Communication-Aware Consensus-Based Decentralized Task Allocation in Communication Constrained Environments

Abstract

Most of the consensus-based task allocation algorithms assume reliable and unlimited communication between the agents. However, this assumption can be easily violated in real environment with limited bandwidth and message collisions. This paper presents a deep reinforcement learning framework in which agents learn how to schedule and censor themselves amongst the other agents competing for access to a limited communication medium. In particular, the process learns to schedule the communication between agents to improve the performance of task allocation in environments with constrained communication in terms of limited bandwidth and message collision.

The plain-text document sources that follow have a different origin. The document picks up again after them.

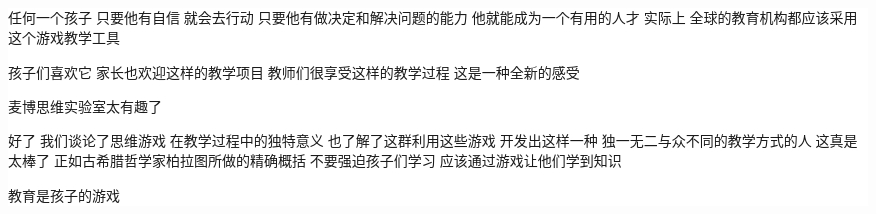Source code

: 任何一个孩子
只要他有自信 就会去行动
只要他有做决定和解决问题的能力
他就能成为一个有用的人才
实际上
全球的教育机构都应该采用
这个游戏教学工具

孩子们喜欢它
家长也欢迎这样的教学项目
教师们很享受这样的教学过程
这是一种全新的感受

麦博思维实验室太有趣了

好了
我们谈论了思维游戏
在教学过程中的独特意义
也了解了这群利用这些游戏
开发出这样一种
独一无二与众不同的教学方式的人
这真是太棒了
正如古希腊哲学家柏拉图所做的精确概括
不要强迫孩子们学习
应该通过游戏让他们学到知识

教育是孩子的游戏
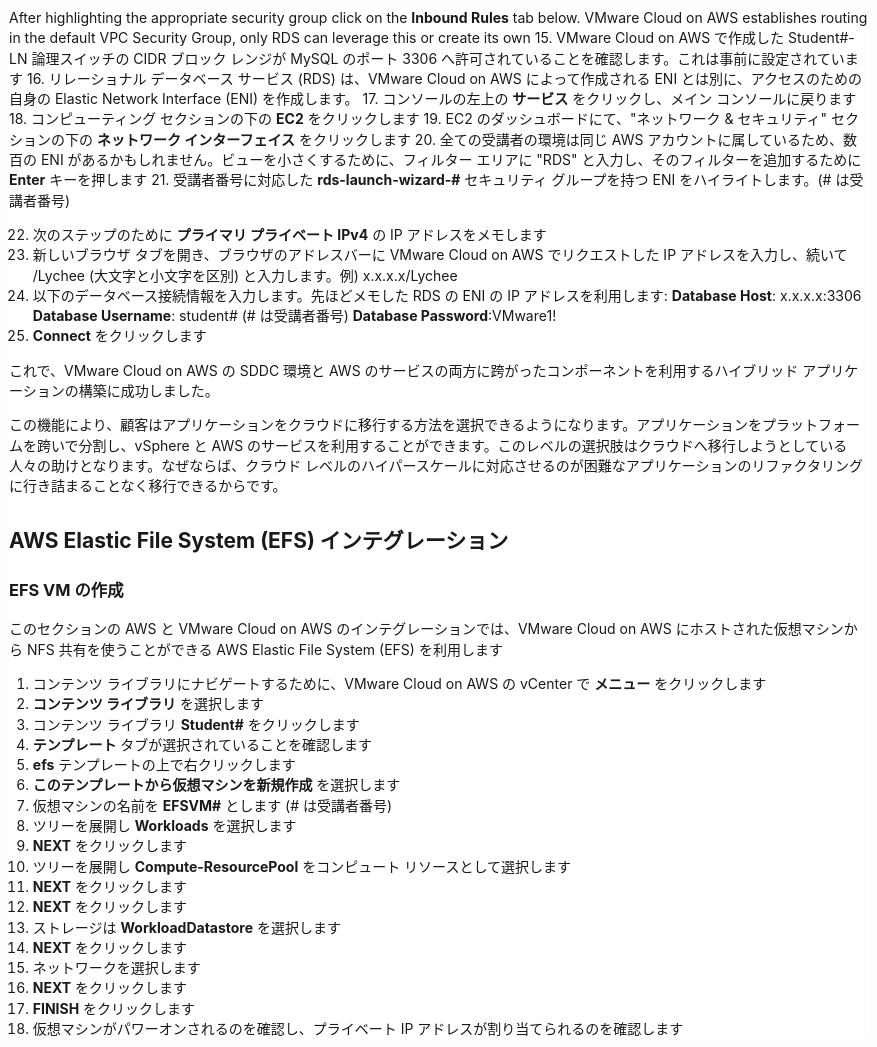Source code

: After highlighting the appropriate security group click on the **Inbound Rules** tab below. VMware Cloud on AWS establishes routing in the default VPC Security Group, only RDS can leverage this or create its own
15. VMware Cloud on AWS で作成した Student#-LN 論理スイッチの CIDR ブロック レンジが MySQL のポート 3306 へ許可されていることを確認します。これは事前に設定されています
16. リレーショナル データベース サービス (RDS) は、VMware Cloud on AWS によって作成される ENI とは別に、アクセスのための自身の Elastic Network Interface (ENI) を作成します。
17. コンソールの左上の **サービス** をクリックし、メイン コンソールに戻ります
18. コンピューティング セクションの下の **EC2** をクリックします
19. EC2 のダッシュボードにて、"ネットワーク & セキュリティ" セクションの下の **ネットワーク インターフェイス** をクリックします
20. 全ての受講者の環境は同じ AWS アカウントに属しているため、数百の ENI があるかもしれません。ビューを小さくするために、フィルター エリアに "RDS" と入力し、そのフィルターを追加するために **Enter** キーを押します
21. 受講者番号に対応した **rds-launch-wizard-#** セキュリティ グループを持つ ENI をハイライトします。(# は受講者番号)

22. 次のステップのために **プライマリ プライベート IPv4** の IP アドレスをメモします
23. 新しいブラウザ タブを開き、ブラウザのアドレスバーに VMware Cloud on AWS でリクエストした IP アドレスを入力し、続いて /Lychee (大文字と小文字を区別) と入力します。例) x.x.x.x/Lychee
24. 以下のデータベース接続情報を入力します。先ほどメモした RDS の ENI の IP アドレスを利用します:
    **Database Host**: x.x.x.x:3306
    **Database Username**: student# (# は受講者番号)
    **Database Password**:VMware1!
25. **Connect** をクリックします

これで、VMware Cloud on AWS の SDDC 環境と AWS のサービスの両方に跨がったコンポーネントを利用するハイブリッド アプリケーションの構築に成功しました。

この機能により、顧客はアプリケーションをクラウドに移行する方法を選択できるようになります。アプリケーションをプラットフォームを跨いで分割し、vSphere と AWS のサービスを利用することができます。このレベルの選択肢はクラウドへ移行しようとしている人々の助けとなります。なぜならば、クラウド レベルのハイパースケールに対応させるのが困難なアプリケーションのリファクタリングに行き詰まることなく移行できるからです。



## AWS Elastic File System (EFS) インテグレーション

### EFS VM の作成

このセクションの AWS と VMware Cloud on AWS のインテグレーションでは、VMware Cloud on AWS にホストされた仮想マシンから NFS 共有を使うことができる AWS Elastic File System (EFS) を利用します


1. コンテンツ ライブラリにナビゲートするために、VMware Cloud on AWS の vCenter で **メニュー** をクリックします
2. **コンテンツ ライブラリ** を選択します
3. コンテンツ ライブラリ **Student#** をクリックします
4. **テンプレート** タブが選択されていることを確認します
5. **efs** テンプレートの上で右クリックします
6. **このテンプレートから仮想マシンを新規作成** を選択します
7. 仮想マシンの名前を **EFSVM#** とします (# は受講者番号)
8. ツリーを展開し **Workloads** を選択します
9. **NEXT** をクリックします
10. ツリーを展開し **Compute-ResourcePool** をコンピュート リソースとして選択します
11. **NEXT** をクリックします
12. **NEXT** をクリックします
13. ストレージは **WorkloadDatastore** を選択します
14. **NEXT** をクリックします
15. ネットワークを選択します 
16. **NEXT** をクリックします
17. **FINISH** をクリックします
18. 仮想マシンがパワーオンされるのを確認し、プライベート IP アドレスが割り当てられるのを確認します
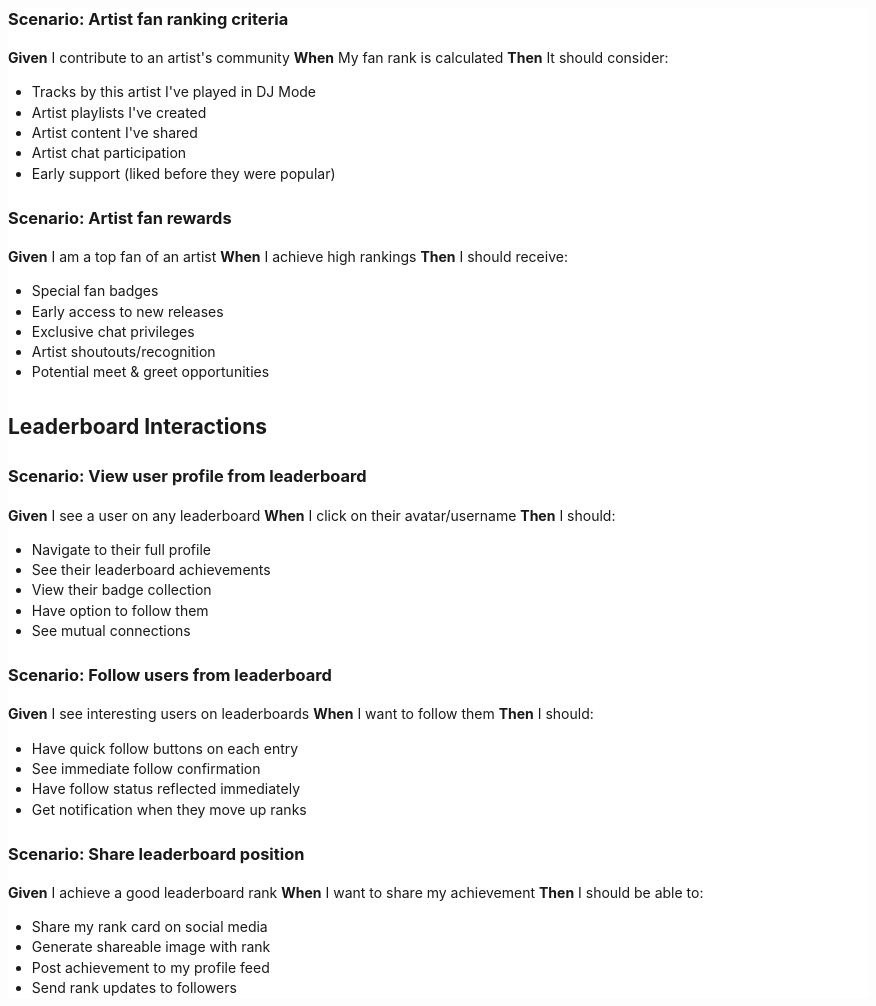 ### Scenario: Artist fan ranking criteria
**Given** I contribute to an artist's community
**When** My fan rank is calculated
**Then** It should consider:
- Tracks by this artist I've played in DJ Mode
- Artist playlists I've created
- Artist content I've shared
- Artist chat participation
- Early support (liked before they were popular)

### Scenario: Artist fan rewards
**Given** I am a top fan of an artist
**When** I achieve high rankings
**Then** I should receive:
- Special fan badges
- Early access to new releases
- Exclusive chat privileges
- Artist shoutouts/recognition
- Potential meet & greet opportunities

## Leaderboard Interactions

### Scenario: View user profile from leaderboard
**Given** I see a user on any leaderboard
**When** I click on their avatar/username
**Then** I should:
- Navigate to their full profile
- See their leaderboard achievements
- View their badge collection
- Have option to follow them
- See mutual connections

### Scenario: Follow users from leaderboard
**Given** I see interesting users on leaderboards
**When** I want to follow them
**Then** I should:
- Have quick follow buttons on each entry
- See immediate follow confirmation
- Have follow status reflected immediately
- Get notification when they move up ranks

### Scenario: Share leaderboard position
**Given** I achieve a good leaderboard rank
**When** I want to share my achievement
**Then** I should be able to:
- Share my rank card on social media
- Generate shareable image with rank
- Post achievement to my profile feed
- Send rank updates to followers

The proposed approach, called Communication-Aware Consensus-Based Bundle Algorithm (CA-CBBA), extends the previous CBBA that the learned communication policy enables efficient utilization of the shared medium by prioritizing agents with messages that are important for the mission. Furthermore, agents in denser parts of the network are censored appropriately to alleviate the message collision and hidden node problems. We evaluate our approach in various task assignment scenarios, and the results show that CA-CBBA outperforms CBBA in terms of convergence time, rate of conflict resolution, and task allocation reward. Moreover, we show that CA-CBBA yields a policy that generalizes beyond the training set to handle larger team sizes. Finally, the results on time-critical problems, such as a search-and-rescue mission, show that CA-CBBA also outperforms the baselines considered (e.g., CBBA, MCDGA, and ACBBA) in terms of number of unassigned and conflicted tasks in most of the scenarios.